While apparently the sales group is still yet to be replaced, it appears that the Barracuda are going forward with their plan of having a dedicated street team to venture out into the community. The promotional functions that the account agents ran last season should remain intact. How this will all come together, though, is a bit conflicting. Indications are that the Barracuda marketing budget has been cut by 75% for this season. If that is true, it also virtually guarantees that the Barracuda will again see no attempts made to advertise on major local media outlets.
Using barebones marketing and with no public presence, can the Barracuda survive at this pace? It is tough to decipher what Sharks Sports & Entertainment’s end-game is for the team. If the Sharks simply want the luxury of having a farm club close by, they could have just as easily moved the franchise to Sacramento, who opens a new arena in just a few weeks and is an untested market with plenty of room to grow when it comes to hockey. There must be other motives for why the team has remained in San Jose for a second season but their flawed methods are preventing any goals from being achieved. Why allow Barracuda operations to falter so unjustly? They are a professional hockey team and if they are not presented as such, the general public will never buy in.
It is time to increase the efforts by the organization to make the Barracuda a relevant brand. Advertising needs to be pumped up dramatically. People who genuinely care about the product need to be retained and hold roles that benefit the team in the public eye. The calendar of Frenzy, the mascot, should be completely filled with public appearances that range from visiting schools to stopping by a local McDonald’s restaurant. Most importantly, the Sharks need to publicly acknowledge that this is a team deserving of interest instead of shoving them under the rug. If they do not care about the team, the Barracuda will continue to play home games in a near-empty building.

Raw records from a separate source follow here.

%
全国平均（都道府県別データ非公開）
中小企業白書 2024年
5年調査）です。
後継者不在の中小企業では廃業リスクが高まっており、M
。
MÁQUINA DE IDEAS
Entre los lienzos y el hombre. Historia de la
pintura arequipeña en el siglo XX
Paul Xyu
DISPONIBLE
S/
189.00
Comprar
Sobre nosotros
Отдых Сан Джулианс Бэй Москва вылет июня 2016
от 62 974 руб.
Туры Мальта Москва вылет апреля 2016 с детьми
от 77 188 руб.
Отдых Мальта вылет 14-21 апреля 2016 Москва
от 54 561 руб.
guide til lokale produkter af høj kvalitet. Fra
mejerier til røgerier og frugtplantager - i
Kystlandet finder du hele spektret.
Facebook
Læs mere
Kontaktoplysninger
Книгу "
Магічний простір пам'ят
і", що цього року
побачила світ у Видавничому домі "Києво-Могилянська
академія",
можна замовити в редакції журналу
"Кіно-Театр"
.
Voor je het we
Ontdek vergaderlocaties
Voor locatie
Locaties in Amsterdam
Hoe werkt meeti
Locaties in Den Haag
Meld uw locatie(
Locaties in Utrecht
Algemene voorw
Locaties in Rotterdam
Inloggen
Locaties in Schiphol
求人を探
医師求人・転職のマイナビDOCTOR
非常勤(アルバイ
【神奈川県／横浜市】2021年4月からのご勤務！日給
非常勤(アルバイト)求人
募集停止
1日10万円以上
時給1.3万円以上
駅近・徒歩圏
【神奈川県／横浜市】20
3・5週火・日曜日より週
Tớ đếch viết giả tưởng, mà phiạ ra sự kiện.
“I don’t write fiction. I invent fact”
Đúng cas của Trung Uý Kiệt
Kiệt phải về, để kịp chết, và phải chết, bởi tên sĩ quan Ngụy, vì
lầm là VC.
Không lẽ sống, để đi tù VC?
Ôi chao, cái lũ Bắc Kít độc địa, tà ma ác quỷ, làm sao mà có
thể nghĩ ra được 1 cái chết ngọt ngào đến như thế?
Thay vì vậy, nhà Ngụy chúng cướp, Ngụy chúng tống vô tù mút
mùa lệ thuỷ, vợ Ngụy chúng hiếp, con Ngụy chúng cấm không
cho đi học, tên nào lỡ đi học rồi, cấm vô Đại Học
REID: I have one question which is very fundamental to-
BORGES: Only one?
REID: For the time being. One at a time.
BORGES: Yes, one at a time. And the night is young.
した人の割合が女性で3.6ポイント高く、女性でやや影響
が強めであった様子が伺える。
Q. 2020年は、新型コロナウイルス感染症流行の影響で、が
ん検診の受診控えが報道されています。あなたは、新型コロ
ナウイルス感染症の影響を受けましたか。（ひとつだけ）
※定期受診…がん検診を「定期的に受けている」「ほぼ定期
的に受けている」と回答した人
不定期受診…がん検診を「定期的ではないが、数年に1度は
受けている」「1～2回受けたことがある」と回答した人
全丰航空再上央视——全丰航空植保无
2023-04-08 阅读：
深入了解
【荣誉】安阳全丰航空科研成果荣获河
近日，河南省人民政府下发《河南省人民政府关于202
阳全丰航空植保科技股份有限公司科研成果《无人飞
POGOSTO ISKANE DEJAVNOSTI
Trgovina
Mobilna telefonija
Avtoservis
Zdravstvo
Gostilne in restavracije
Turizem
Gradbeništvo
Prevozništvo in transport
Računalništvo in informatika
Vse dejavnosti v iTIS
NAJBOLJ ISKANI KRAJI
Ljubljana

The Bay Area is predominantly a football and baseball (and bandwagon Warriors) market, but the hockey fans are there and the “feel-good” folks of the Bay Area are receptive to events that are enjoyable, big or small. The Sharks are San Jose’s gem and it shows with their rabid fan base and the continual rise of local hockey programs. The 7,000 fans who attended the Barracuda’s opening night are proof that the interest is there if the organization chooses to tap into it. The games are quite enjoyable and are a good time out for families and groups of friends. Hockey should not fail in San Jose. Yet, with the way things are heading, the Barracuda look like a franchise waiting for the plug to be pulled, because of what they are not doing to help themselves succeed.